[Record extracts — start]

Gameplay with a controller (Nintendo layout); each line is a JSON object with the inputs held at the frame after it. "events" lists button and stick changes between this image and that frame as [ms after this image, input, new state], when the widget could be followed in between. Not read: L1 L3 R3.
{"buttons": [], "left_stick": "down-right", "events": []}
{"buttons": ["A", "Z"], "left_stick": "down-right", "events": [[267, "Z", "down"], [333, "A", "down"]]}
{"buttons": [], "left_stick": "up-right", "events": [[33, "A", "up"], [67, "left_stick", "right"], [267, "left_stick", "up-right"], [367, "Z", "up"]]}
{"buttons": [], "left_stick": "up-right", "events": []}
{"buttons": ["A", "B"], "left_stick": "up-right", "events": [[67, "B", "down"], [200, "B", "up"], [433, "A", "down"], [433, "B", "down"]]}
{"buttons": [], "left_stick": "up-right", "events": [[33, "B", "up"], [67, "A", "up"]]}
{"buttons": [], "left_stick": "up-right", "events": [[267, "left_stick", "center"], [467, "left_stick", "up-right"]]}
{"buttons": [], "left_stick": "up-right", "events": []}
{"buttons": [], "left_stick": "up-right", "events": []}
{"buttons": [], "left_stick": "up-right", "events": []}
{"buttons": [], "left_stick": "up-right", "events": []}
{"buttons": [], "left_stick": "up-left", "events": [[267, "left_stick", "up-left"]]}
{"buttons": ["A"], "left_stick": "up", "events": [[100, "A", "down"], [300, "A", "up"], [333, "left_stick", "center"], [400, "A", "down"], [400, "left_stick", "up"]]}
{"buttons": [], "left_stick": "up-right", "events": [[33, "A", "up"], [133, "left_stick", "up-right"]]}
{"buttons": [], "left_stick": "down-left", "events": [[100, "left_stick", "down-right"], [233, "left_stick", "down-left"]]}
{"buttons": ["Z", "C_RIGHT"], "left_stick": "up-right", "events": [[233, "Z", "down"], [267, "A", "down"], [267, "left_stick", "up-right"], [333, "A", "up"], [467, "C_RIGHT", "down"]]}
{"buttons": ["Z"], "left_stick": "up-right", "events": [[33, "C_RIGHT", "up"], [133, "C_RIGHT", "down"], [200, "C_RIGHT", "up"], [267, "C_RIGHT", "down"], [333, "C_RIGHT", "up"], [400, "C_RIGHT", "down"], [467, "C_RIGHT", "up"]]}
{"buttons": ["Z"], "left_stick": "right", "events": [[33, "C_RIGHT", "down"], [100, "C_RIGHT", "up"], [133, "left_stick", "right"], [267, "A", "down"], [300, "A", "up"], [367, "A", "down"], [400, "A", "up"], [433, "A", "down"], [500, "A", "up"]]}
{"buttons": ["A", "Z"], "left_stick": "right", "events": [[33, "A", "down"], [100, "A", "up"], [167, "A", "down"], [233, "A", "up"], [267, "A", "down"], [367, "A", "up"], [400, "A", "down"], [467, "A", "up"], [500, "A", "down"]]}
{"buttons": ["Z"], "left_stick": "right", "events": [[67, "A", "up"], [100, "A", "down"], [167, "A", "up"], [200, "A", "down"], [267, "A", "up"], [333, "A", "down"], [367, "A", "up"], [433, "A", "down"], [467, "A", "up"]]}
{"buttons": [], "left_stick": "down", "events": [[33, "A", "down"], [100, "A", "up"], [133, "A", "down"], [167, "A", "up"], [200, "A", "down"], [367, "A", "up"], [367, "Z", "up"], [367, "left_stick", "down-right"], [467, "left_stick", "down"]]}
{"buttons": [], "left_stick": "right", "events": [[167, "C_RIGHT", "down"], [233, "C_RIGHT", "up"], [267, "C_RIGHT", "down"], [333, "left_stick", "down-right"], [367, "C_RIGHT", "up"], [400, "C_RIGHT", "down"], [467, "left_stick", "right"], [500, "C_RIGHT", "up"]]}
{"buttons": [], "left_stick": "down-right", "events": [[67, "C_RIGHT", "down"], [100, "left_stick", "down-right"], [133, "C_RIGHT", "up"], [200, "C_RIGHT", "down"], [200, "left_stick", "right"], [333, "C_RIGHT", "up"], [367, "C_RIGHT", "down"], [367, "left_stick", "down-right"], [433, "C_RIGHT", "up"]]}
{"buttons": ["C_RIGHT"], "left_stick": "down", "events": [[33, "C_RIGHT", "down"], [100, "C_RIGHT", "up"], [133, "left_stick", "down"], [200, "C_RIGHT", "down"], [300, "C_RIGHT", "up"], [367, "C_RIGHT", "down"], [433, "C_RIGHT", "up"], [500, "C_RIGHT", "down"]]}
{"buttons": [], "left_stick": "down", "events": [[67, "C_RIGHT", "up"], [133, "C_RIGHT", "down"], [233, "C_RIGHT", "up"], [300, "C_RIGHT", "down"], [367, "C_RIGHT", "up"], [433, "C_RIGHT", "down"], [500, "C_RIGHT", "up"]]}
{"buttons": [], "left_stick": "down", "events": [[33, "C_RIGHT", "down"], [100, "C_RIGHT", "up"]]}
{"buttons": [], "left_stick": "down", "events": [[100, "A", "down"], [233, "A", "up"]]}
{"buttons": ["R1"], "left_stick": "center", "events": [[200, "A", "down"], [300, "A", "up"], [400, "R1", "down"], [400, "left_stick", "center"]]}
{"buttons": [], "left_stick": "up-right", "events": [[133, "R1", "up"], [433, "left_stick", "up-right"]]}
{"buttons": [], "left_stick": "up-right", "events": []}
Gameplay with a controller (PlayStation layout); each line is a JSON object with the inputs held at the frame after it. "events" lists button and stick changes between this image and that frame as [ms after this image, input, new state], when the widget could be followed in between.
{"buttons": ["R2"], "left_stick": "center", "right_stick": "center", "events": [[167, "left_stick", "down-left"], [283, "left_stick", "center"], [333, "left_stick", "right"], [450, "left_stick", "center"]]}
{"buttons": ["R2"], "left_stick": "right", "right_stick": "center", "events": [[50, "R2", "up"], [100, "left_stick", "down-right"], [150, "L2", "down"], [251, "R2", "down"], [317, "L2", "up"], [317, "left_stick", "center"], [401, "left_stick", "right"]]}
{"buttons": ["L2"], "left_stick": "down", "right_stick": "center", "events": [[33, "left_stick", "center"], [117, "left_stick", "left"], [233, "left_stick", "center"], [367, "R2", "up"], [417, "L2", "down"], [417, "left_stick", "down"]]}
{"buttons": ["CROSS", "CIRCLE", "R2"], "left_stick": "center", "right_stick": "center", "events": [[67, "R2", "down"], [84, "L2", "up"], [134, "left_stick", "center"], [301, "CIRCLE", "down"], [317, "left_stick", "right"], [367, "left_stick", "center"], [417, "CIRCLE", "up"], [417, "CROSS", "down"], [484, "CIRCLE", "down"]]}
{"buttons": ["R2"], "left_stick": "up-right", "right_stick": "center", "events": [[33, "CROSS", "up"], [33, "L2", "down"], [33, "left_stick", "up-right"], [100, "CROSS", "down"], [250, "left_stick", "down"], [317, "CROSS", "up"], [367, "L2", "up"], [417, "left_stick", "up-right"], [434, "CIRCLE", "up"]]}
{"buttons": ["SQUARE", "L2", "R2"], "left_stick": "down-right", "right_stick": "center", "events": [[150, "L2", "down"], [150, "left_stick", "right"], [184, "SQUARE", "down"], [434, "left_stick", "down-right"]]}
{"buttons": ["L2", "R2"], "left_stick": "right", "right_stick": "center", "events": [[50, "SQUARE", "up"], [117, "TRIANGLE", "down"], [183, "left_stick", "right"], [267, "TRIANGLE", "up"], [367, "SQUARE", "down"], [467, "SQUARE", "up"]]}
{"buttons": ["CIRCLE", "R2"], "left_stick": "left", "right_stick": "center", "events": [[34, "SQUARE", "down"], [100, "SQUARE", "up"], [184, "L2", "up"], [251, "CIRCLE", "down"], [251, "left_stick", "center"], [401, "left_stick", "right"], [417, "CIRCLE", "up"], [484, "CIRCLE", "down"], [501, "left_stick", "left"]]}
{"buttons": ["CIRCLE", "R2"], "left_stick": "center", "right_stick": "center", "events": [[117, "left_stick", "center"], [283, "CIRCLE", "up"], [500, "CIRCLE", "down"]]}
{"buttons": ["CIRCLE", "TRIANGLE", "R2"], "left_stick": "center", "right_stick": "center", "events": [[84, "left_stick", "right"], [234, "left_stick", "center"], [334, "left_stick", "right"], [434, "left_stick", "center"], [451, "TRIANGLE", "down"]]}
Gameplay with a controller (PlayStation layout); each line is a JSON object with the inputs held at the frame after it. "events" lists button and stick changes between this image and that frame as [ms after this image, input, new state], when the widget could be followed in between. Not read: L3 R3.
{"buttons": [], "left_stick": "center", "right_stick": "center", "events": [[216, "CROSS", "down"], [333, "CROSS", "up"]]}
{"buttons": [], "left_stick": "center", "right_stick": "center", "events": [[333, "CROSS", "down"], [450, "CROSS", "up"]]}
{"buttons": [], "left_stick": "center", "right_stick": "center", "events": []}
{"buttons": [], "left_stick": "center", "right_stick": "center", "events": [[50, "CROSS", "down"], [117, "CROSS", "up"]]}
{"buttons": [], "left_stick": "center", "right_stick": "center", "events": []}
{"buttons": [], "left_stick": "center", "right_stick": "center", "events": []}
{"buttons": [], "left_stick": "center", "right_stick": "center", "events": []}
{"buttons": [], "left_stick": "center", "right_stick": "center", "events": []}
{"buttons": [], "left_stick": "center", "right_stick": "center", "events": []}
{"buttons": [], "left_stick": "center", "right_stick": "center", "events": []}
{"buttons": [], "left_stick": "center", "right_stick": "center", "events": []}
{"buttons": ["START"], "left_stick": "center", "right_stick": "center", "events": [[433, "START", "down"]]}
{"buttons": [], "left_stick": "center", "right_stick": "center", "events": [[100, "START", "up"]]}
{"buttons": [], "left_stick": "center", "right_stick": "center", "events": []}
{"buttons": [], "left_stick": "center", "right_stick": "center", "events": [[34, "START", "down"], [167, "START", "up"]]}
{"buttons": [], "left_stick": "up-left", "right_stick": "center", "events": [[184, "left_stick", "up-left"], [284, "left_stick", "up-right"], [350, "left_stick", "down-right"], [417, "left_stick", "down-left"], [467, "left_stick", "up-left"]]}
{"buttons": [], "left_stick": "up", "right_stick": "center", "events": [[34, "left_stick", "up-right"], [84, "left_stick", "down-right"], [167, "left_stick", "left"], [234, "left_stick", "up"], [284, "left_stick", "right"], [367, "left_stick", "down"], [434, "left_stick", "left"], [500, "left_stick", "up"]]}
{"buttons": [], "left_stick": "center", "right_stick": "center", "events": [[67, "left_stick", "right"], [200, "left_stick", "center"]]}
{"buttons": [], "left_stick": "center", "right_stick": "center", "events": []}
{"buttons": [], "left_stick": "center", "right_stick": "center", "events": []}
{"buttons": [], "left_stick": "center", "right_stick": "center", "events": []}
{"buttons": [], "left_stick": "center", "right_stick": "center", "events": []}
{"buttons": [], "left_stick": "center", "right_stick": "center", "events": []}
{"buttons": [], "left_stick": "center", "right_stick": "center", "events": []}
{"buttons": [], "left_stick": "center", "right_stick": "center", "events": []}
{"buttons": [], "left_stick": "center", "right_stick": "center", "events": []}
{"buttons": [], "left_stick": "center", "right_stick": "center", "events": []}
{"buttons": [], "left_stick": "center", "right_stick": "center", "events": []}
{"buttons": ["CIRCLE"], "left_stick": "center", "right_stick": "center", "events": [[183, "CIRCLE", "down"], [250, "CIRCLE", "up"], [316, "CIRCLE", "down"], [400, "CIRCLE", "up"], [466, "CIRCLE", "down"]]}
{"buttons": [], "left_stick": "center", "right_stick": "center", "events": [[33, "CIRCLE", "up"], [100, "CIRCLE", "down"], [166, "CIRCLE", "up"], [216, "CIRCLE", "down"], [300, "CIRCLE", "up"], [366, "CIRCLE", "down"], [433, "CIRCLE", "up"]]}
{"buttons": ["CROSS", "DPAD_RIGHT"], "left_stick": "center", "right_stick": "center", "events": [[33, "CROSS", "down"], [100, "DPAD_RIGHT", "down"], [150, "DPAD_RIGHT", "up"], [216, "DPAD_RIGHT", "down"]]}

[Record extracts — finish]

### Work instructions
Throughout the data above, count the lines in which the word "after" occurs; supply the number alone.

### Written solution
3